From the AFR, Australian Prudential Regulation Authority chairman John Laker has warned in a speech today that:
“The impact of seeking to retreat from the status quo on the hard won reputation of the Australian banking system … will I am sure be carefully weighed by the inquiry,” Dr Laker told an audience at the Institute of International Finance Conference.
Dr Laker’s remarks follow an address by the chair of the financial services inquiry, David Murray, during which he discussed the costs to the economy of regulation. In his first speech since his appointment, Mr Murray called for a “trade off between these objectives”.
“We take a conservative approach to the measurement of capital and risk weighted assets.We always have.
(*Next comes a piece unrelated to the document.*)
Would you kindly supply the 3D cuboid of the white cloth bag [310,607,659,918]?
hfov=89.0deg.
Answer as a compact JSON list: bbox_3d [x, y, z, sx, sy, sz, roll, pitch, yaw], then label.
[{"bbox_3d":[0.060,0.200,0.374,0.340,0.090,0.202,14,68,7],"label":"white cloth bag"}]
We focus on the loss absorbing quality of capital, not just on the quantum, hence our calculations eliminate double counting and exclude assets that are likely to have little or no value”
Deep T has pointed out how slow APRA has been in implementing disclosures on these risk weighting models. We’re also all still waiting for APRA to tighten mortgage lending standards, which are clearly now falling, despite its warning against just that some months ago. Hopefully today’s speech signals it is still serious about both.
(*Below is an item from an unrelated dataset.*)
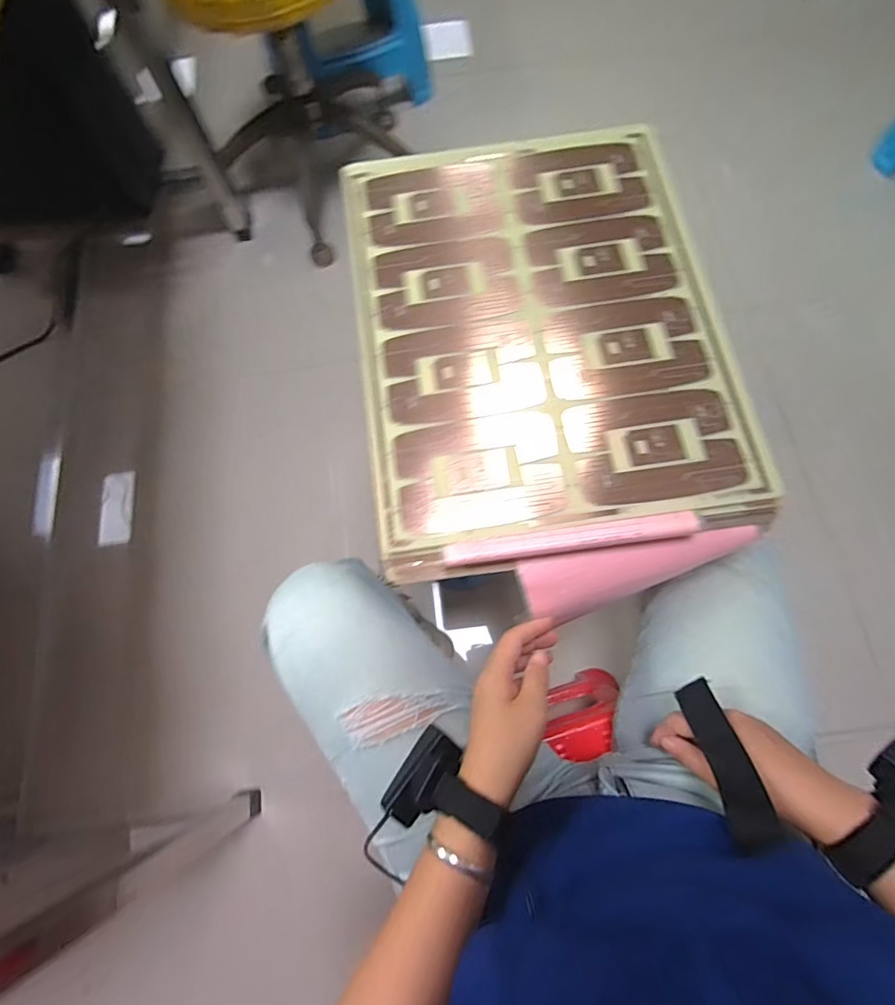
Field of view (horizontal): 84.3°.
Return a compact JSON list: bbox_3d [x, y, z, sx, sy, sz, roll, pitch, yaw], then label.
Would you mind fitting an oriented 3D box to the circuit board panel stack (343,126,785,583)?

It is at least good to see the regulator getting onto the front foot vis the Murray Inquiry but the defensive nature of these comments kind of feels like APRA is hanging on by its finger nails.
Dr Laker also shot back at the spruikers that have declared Australian banks should not be subject to the same rules as overseas banks because they were never bailed out:
“Every arm of public policy was aimed at sustaining the momentum of the Australian economy and in that way helping to underpin the banking system and the crisis did expose the vulnerabilities of the banks to dislocations in funding markets.”
In short, shut up you ungrateful barstads.